Image source, Getty Images
By Simon Jack
Nissan will accelerate plans towards electrification by committing that all vehicles sold in Europe will be electric by 2030.
The announcement comes despite the UK postponing its 2030 ban on the sale of new petrol and diesel cars to 2035.
Nissan's boss said the firm's move was "the right thing to do".
Car trade body the SMMT has voiced concerns that the postponement of the ban would see consumers delay the switch to electric vehicles.
Nissan will also introduce new battery technology by the end of the decade that it said will reduce both the charging time and cost of electric vehicles (EVs), but it did not specify when EVs would cost the same as petrol cars.
"Nissan will make the switch to full electric by 2030 in Europe.
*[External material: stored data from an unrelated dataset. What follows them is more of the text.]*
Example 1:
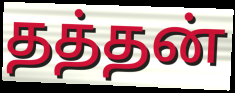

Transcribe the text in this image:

தத்தன்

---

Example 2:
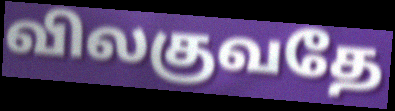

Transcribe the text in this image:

விலகுவதே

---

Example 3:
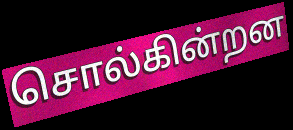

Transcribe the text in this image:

சொல்கின்றன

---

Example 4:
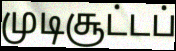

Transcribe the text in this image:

முடிசூட்டப்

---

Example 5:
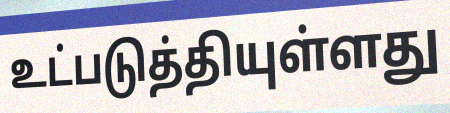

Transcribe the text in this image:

உட்படுத்தியுள்ளது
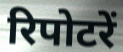
रिपोटरें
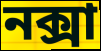
নক্সা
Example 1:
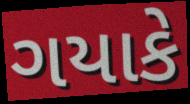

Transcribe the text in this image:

ગયાકે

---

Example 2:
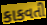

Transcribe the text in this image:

કાકવતી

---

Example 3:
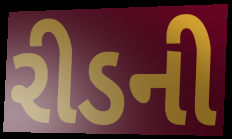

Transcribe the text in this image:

રીડની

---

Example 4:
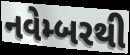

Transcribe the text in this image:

નવેમ્બરથી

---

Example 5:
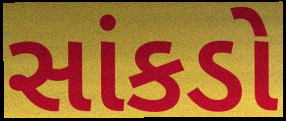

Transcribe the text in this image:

સાંકડો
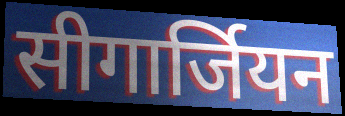
सीगार्जियन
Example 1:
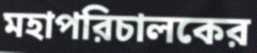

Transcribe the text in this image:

মহাপরিচালকের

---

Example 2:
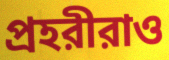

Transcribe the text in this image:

প্রহরীরাও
We believe it is the right thing to do for our business, our customers and for the planet," said Nissan's chief executive Makoto Uchida.
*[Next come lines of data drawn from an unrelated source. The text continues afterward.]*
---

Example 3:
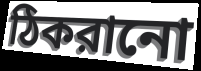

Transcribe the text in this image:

ঠিকরানো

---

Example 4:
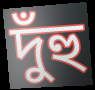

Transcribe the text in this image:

দুঁহু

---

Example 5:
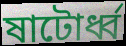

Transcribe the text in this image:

ষাটোর্ধ্ব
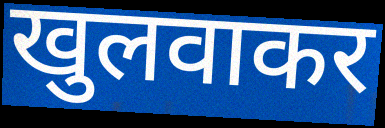
खुलवाकर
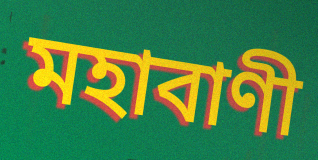
মহাবাণী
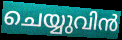
ചെയ്യുവിൻ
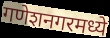
गणेशनगरमध्ये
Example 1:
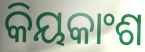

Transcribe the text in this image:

କିୟକାଂଶ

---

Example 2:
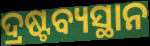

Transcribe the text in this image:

ଦ୍ରଷ୍ଟବ୍ୟସ୍ଥାନ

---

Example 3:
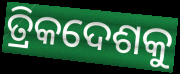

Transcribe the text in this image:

ତ୍ରିକଦେଶକୁ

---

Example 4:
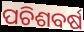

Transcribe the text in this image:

ପଚିଶବର୍ଷ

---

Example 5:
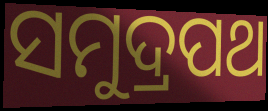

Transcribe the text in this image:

ସମୁଦ୍ରପଥ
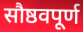
सौष्ठवपूर्ण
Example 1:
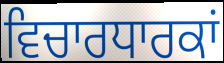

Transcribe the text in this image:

ਵਿਚਾਰਧਾਰਕਾਂ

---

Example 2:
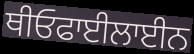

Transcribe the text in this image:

ਥੀਓਫਾਈਲਾਈਨ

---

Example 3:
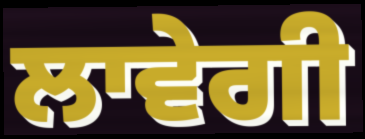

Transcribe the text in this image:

ਲਾਵੇਗੀ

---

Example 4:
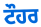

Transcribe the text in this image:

ਟੌਹਰ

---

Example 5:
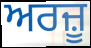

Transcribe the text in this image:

ਅਰਜ਼ੂ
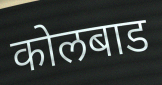
कोलबाड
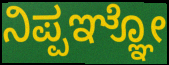
ನಿಪ್ಪಞ್ಞೋ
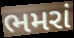
ભમરાં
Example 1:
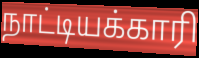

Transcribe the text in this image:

நாட்டியக்காரி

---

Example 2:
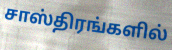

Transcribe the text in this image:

சாஸ்திரங்களில்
Nissan is the only car company to have its own battery manufacturing capability in the UK.
Last year, it announced plans to invest £1bn in expanding the facility that sits next to its Sunderland car plant. The government contributed £100m towards the project.
That gives Nissan an advantage over other carmakers who import the vast majority of their batteries from China.
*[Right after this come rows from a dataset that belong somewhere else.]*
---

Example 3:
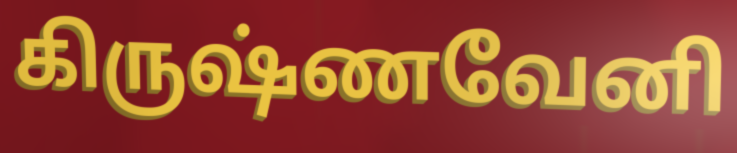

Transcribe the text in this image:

கிருஷ்ணவேனி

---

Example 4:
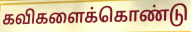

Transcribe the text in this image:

கவிகளைக்கொண்டு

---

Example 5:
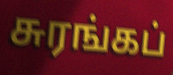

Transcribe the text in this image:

சுரங்கப்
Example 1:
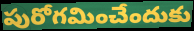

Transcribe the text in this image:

పురోగమించేందుకు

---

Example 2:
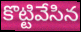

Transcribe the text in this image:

కొట్టివేసిన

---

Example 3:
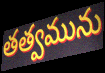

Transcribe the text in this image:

తత్వమును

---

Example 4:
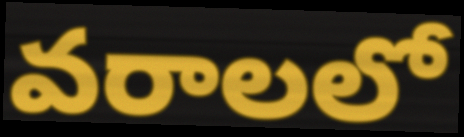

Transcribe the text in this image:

వరాలలో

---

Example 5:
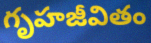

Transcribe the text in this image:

గృహజీవితం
Post-Brexit trading rules due to take effect in January next year require vehicles made in the UK or EU to source 45% of their components by value from the UK or EU to avoid a 10% tariff when exported either way.
As batteries are the most expensive part of an electric vehicle, some manufacturers in both the UK and EU have said they will be unable to hit that threshold and have called on the requirement to be deferred until plants are ready and able to supply the batteries.
Business Secretary Kemi Badenoch recently told the BBC the government was optimistic that a deferral could be secured.